STAR50 Benchmark Methodology

How we measure token savings and what the numbers mean.

What is STAR50?

STAR50 is 50 representative Claude Code sessions drawn from our own development of kwj.ai — the fleet-evolve campaign, the value-research scanner, and web3 audit work. These are real sessions, not synthetic benchmarks.

All sessions run with IS_SANDBOX=1. Baseline = Claude Code without KWJ MCP tools active. "With KWJ" = the same session type with custom-context, custom-digest, custom-cache, and custom-recall active.

We publish the raw session token counts in our GitHub repo under /benchmark/star50/.

Results by Task Type

Task Type Baseline Tokens With KWJ Savings %
Code audit 2,620,000 254,000 90.3%
Daily research 180,000 22,000 87.8%
Iterative builds 450,000 81,000 82.0%
File navigation 120,000 8,000 93.3%

How we measure

Token counts come from custom-meter, which taps the Claude API response stream and counts input + output tokens per session. The meter runs identically in baseline and KWJ-active conditions.
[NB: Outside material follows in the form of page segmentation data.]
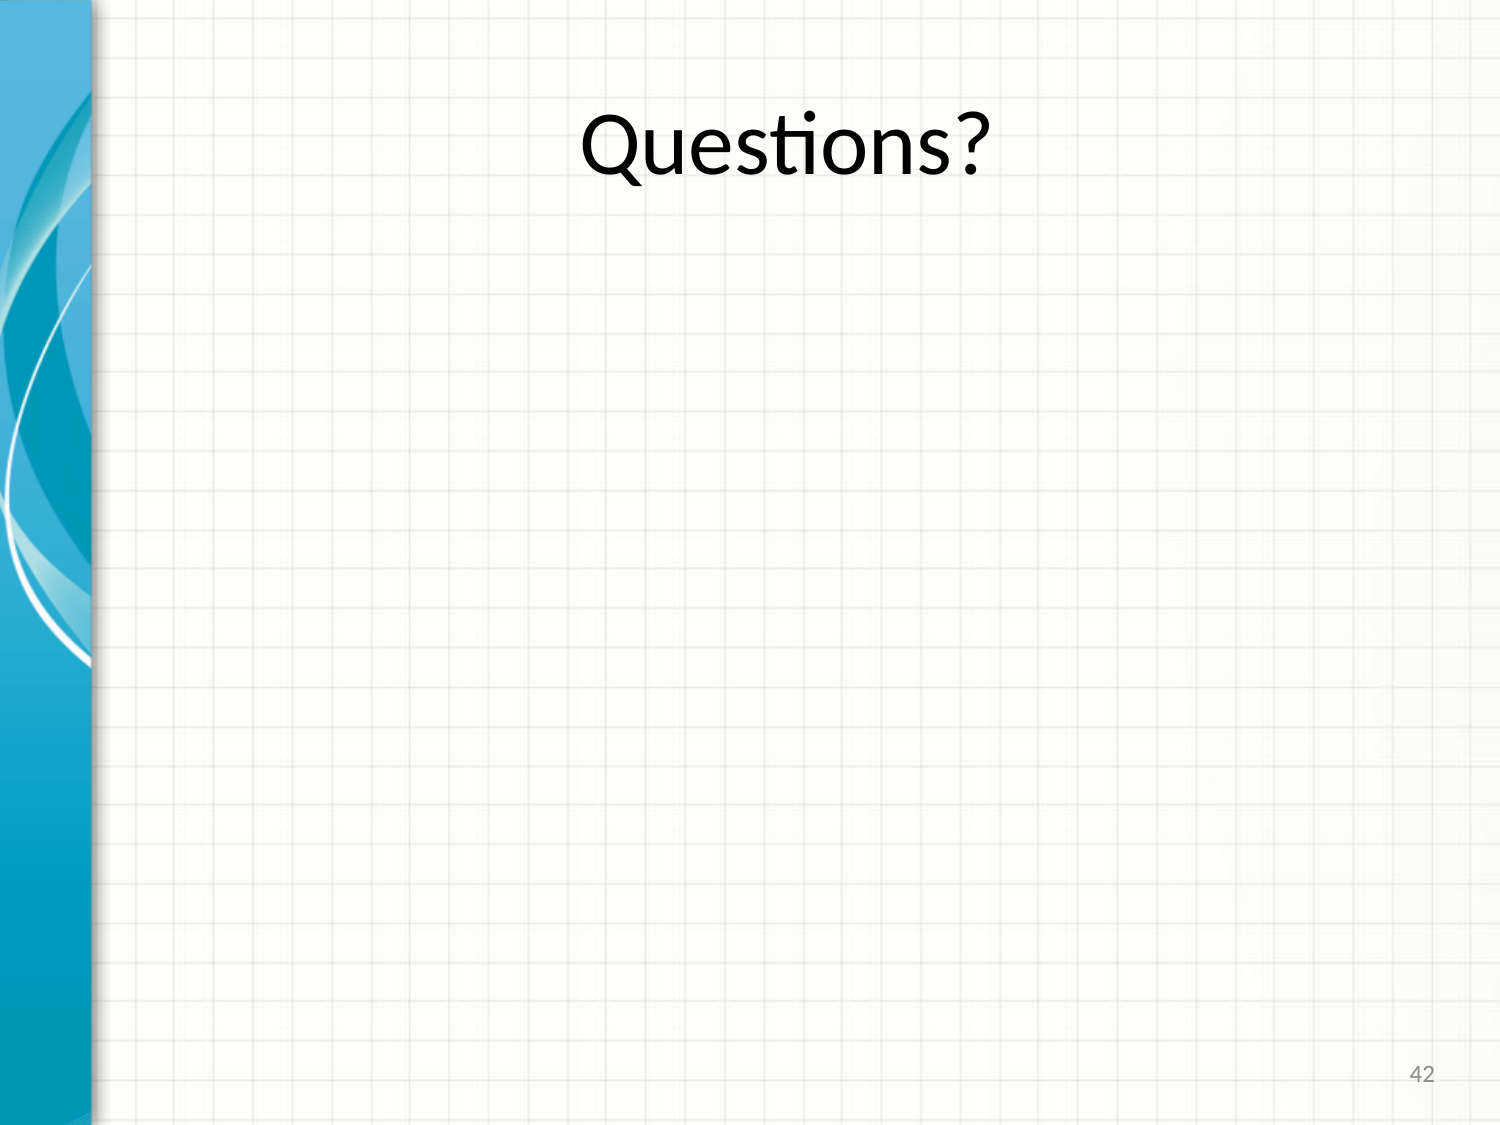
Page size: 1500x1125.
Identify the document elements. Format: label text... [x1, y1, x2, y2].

picture [0, 0, 1500, 1125]
title Questions? [125, 44, 1450, 232]
slide_number 42 [1100, 1042, 1450, 1103]
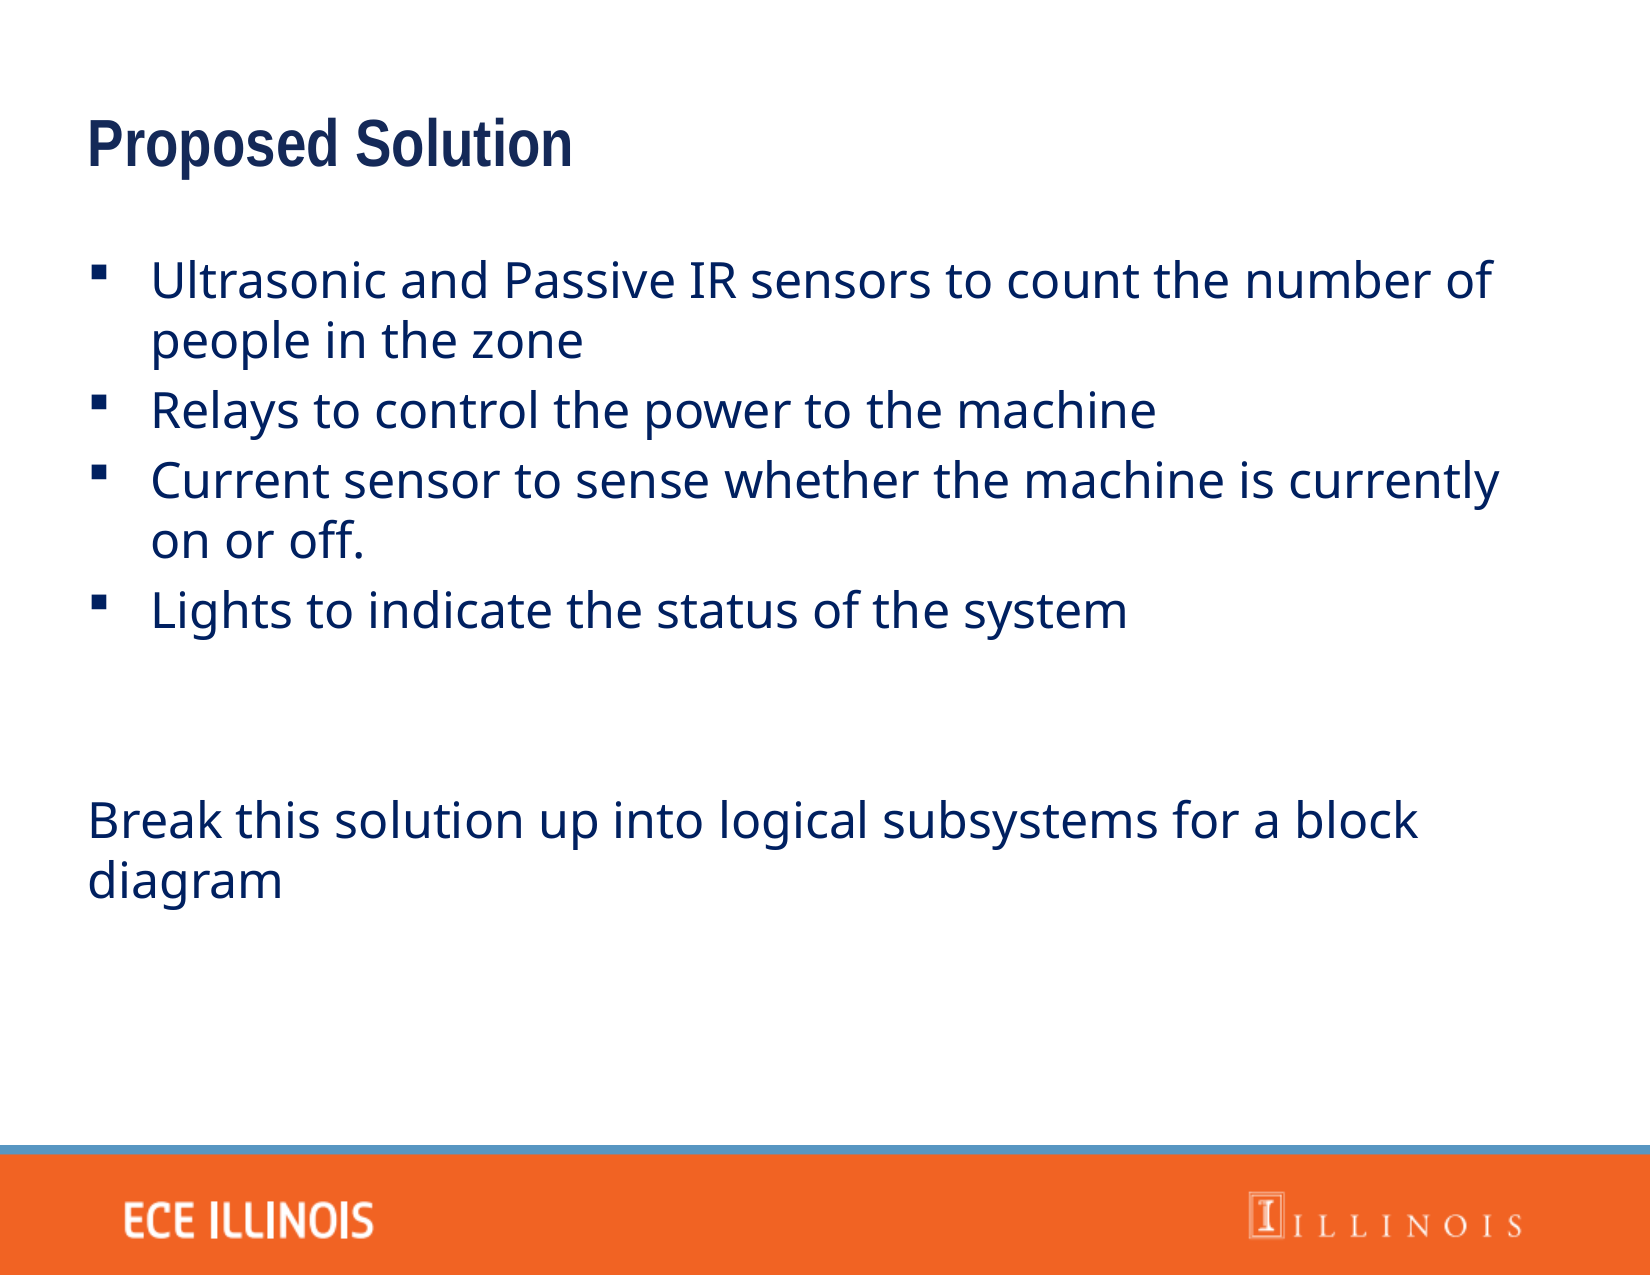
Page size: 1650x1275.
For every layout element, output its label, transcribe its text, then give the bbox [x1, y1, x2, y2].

list Proposed Solution [72, 91, 840, 214]
list Ultrasonic and Passive IR sensors to count the number of people in the zone Relays to control the power to the machine Current sensor to sense whether the machine is currently on or off. Lights to indicate the status of the system Break this solution up into logical subsystems for a block diagram [72, 241, 1590, 1034]
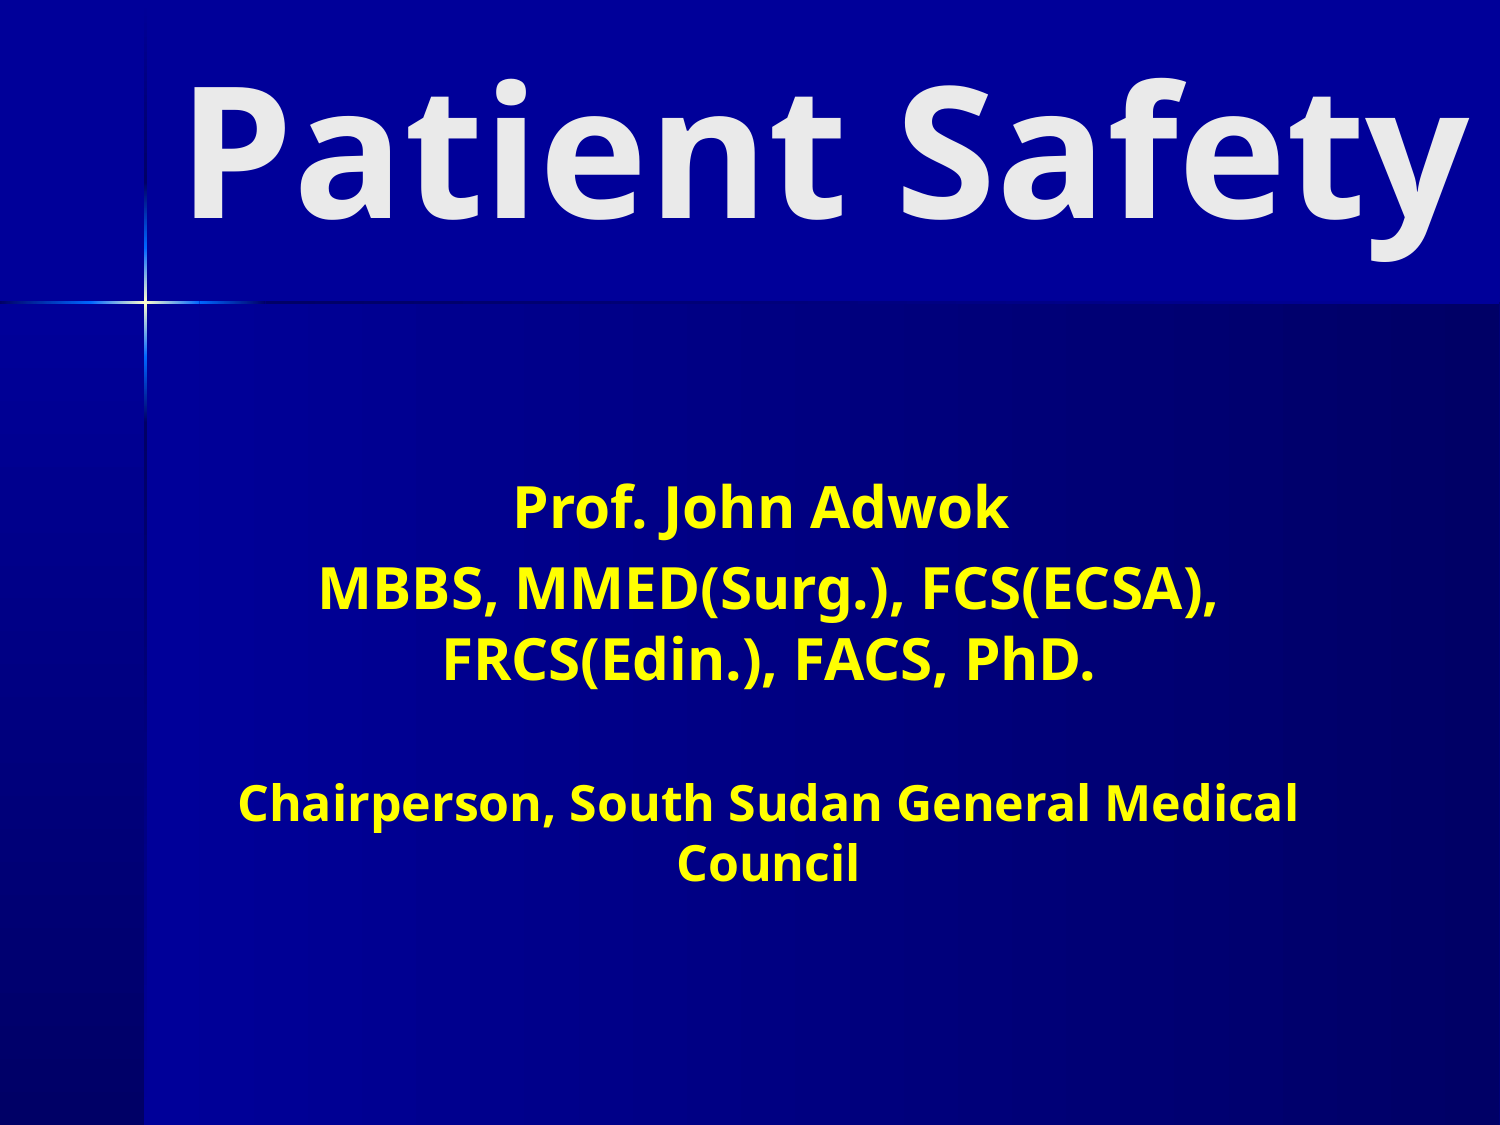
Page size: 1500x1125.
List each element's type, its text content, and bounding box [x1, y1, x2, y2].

subtitle Prof. John Adwok MBBS, MMED(Surg.), FCS(ECSA), FRCS(Edin.), FACS, PhD. Chairperson, South Sudan General Medical Council [149, 462, 1388, 1051]
title Patient Safety [149, 37, 1500, 263]
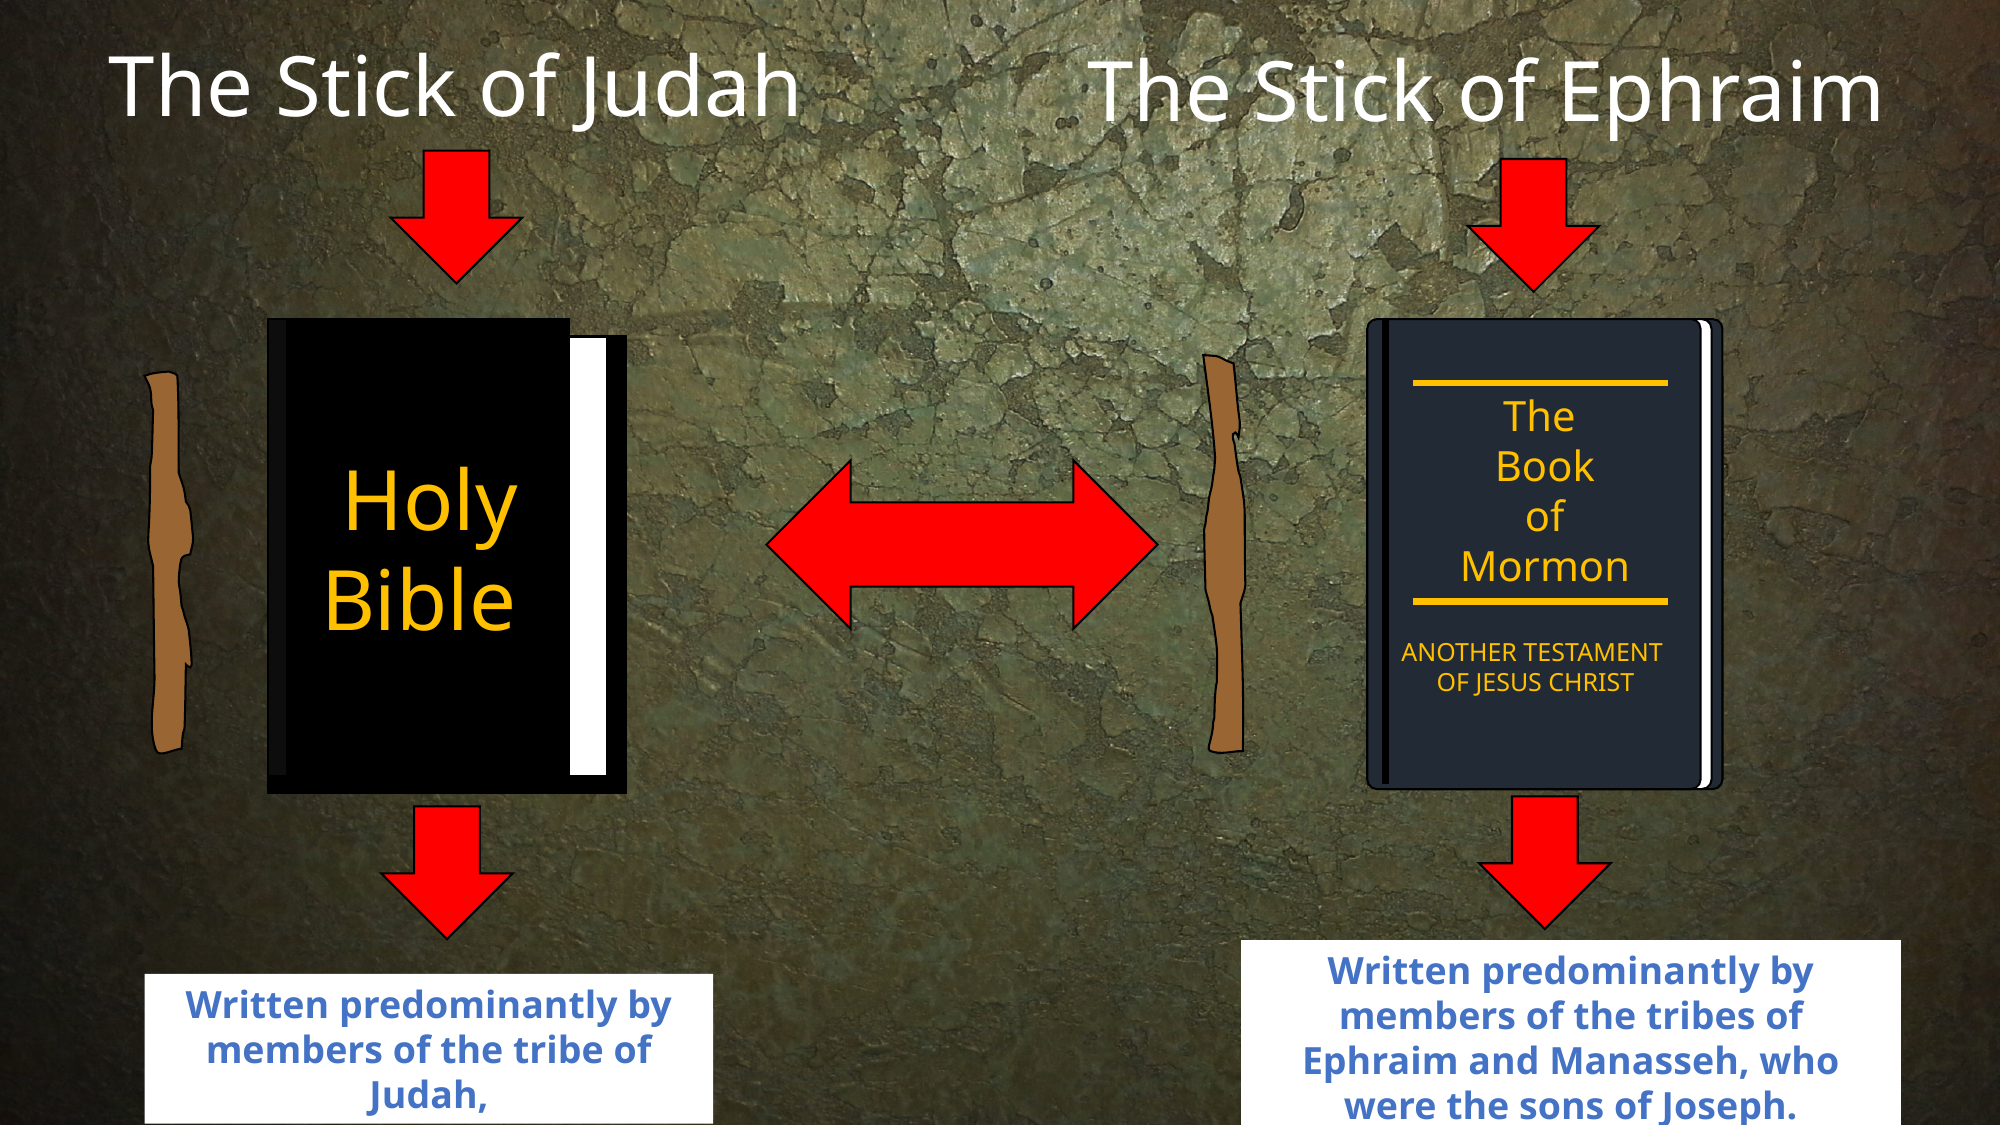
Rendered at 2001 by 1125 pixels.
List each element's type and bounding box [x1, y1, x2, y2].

Each task type represents 10-15 sessions (STAR50 = 50 total). Savings % is the mean reduction across sessions of that type, not the best case.

Baseline sessions used Claude Code defaults: full file reads via the Read tool, no caching, no output compression. KWJ sessions used the same Claude Code session with the MCP bridge active — no prompt changes were made.

Caveats

Individual results vary by workflow. Token savings are highest for tasks with repeated file reads and research queries. Sessions that are already minimal (short conversations, small files) will see lower relative savings. The numbers above represent our workload profile and may not match yours exactly.